## Explore the material
a) Write out the stretch of the silver powder patent text from "This application is" through "micron-sized silver powder.".
b) Decide whether each statement agrees with the silver powder patent text. Answer yes or no for each and quote the deciding words. (i) The reducing solution may contain formaldehyde. (ii) The dispersing agent solution goes into the reaction vessel after the oxidizing and reducing solutions. (iii) The Chinese patent application was filed on May 4, 2016.
c) According to the silver powder patent text, what method does the present invention relate to in particular?

## Given passage
Method for preparing silver powder by using micro-nano bubbles as crystal seeds

Abstract

A preparation method using micro-nano bubbles as crystal seeds to induce spherical or spherical-type silver power production, said method specifically comprising the steps of: pre-adding a prepared dispersing agent solution to a reaction vessel, within the reaction vessel, simultaneously adding a prepared oxidizing solution (an aqueous solution containing silver ions or a silver ammonia solution) and a reducing solution (an aqueous solution containing one or a plurality of hydroxylamine compounds, vitamin C, formaldehyde or hydrazine hydrate), performing a reduction reaction under vigorous stirring, and using the pre-generated micro-nano bubbles within the dispersing agent solution as crystal seeds, the micro-nano bubbles crystal seeds effectively controlling the particle size of reduced silver particles throughout the reduction reaction. The method effectively controls the particle size of the silver powder during production, and also controls the crystal nucleus growth rate and dispersibility.

Description

CROSS-REFERENCE TO RELATED PATENT APPLICATIONS

This application is a national phase application of PCT/CN2017/088534, filed on Jun. 15, 2017, which claims the priority benefit of Chinese Patent Application No. 201610288834.6, filed on May 4, 2016, which is incorporated by reference in its entirety.

TECHNICAL FIELD

The present invention relates to the technical field of materials, in particular to a method for preparing micron-sized silver powder.

## Provided data

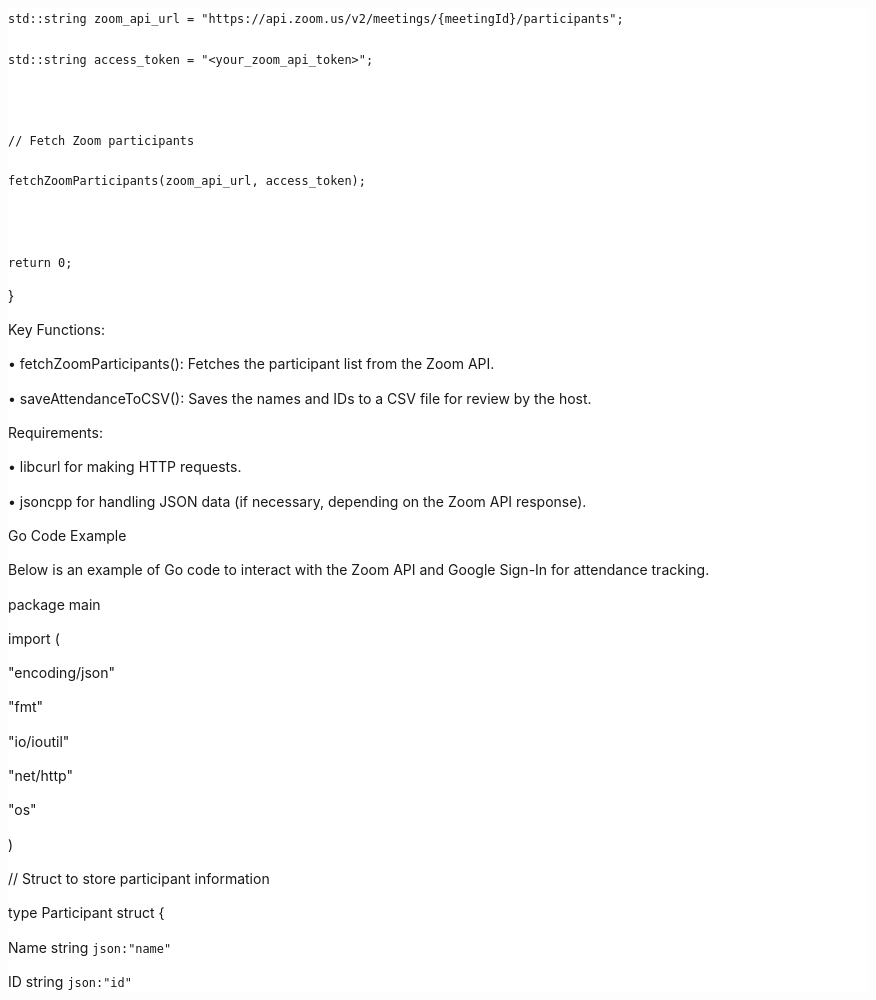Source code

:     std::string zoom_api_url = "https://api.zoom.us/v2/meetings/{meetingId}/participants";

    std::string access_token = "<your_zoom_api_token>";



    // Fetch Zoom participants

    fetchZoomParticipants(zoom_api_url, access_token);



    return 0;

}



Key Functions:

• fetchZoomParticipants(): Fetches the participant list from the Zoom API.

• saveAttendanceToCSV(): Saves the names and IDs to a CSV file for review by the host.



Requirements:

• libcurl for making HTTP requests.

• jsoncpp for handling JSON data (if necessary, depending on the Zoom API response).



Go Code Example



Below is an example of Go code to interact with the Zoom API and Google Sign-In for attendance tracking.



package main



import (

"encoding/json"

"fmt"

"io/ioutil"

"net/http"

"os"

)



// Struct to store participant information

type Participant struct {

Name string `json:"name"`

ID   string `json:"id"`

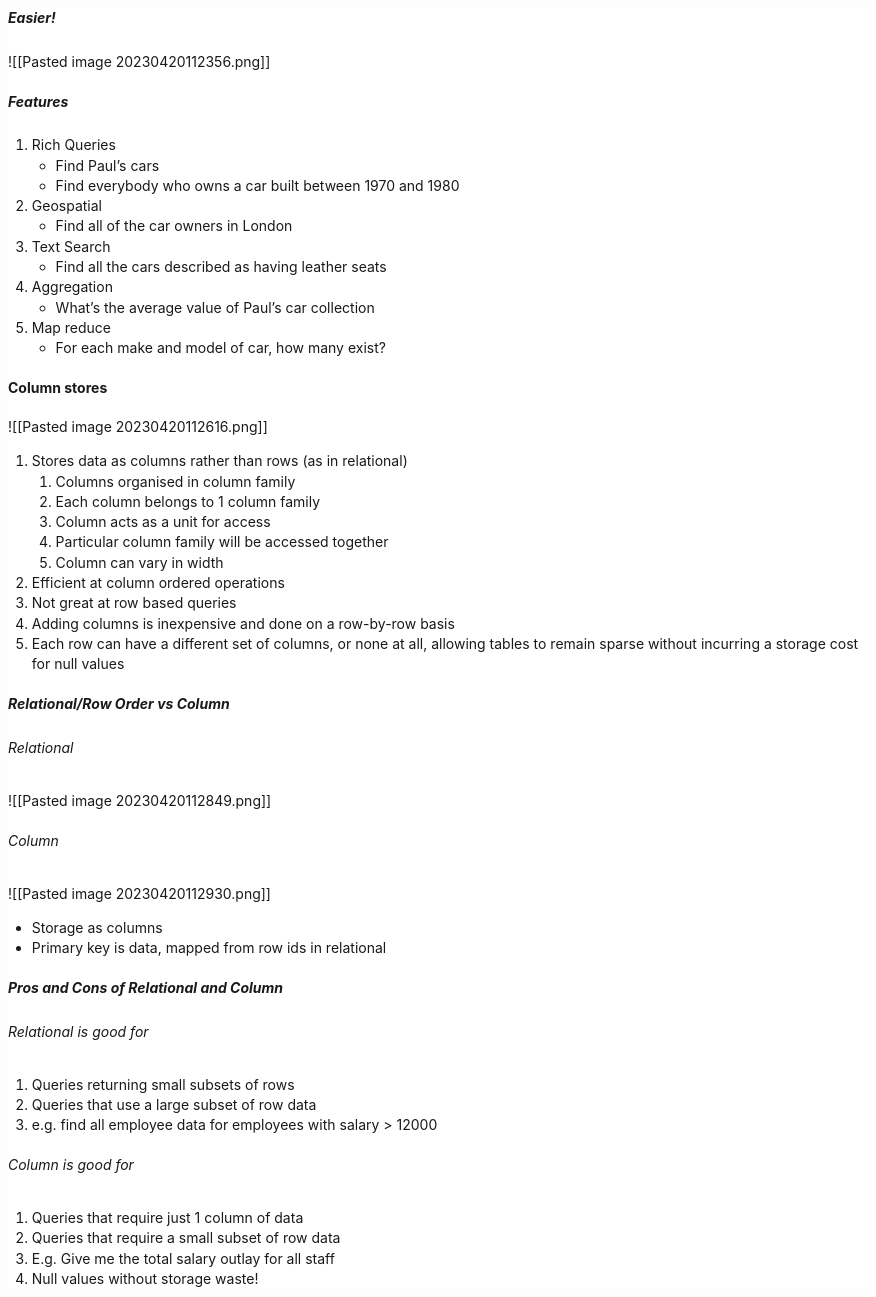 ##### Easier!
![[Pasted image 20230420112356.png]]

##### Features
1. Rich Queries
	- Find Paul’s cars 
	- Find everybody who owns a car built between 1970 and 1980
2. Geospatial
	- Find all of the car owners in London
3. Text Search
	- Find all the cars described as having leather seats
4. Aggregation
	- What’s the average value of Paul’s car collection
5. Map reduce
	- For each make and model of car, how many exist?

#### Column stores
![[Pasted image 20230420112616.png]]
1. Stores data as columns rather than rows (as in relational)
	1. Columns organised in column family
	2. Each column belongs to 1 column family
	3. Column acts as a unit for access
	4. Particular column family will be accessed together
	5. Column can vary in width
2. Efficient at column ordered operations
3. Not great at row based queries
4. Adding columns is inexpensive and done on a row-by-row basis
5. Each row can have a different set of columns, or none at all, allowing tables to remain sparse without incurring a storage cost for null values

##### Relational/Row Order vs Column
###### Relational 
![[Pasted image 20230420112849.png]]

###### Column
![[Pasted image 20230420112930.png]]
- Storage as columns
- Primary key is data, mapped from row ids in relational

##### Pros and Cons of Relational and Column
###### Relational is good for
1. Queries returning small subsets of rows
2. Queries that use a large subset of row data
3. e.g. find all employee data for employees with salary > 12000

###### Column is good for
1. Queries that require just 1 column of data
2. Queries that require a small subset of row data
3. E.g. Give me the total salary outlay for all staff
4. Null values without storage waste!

## Written answers
a)
This application is a national phase application of PCT/CN2017/088534, filed on Jun. 15, 2017, which claims the priority benefit of Chinese Patent Application No. 201610288834.6, filed on May 4, 2016, which is incorporated by reference in its entirety.

TECHNICAL FIELD

The present invention relates to the technical field of materials, in particular to a method for preparing micron-sized silver powder.

b)
(i) Yes: "an aqueous solution containing one or a plurality of hydroxylamine compounds, vitamin C, formaldehyde or hydrazine hydrate"
(ii) No: "pre-adding a prepared dispersing agent solution to a reaction vessel"
(iii) Yes: "Chinese Patent Application No. 201610288834.6, filed on May 4, 2016"

c) A method for preparing micron-sized silver powder.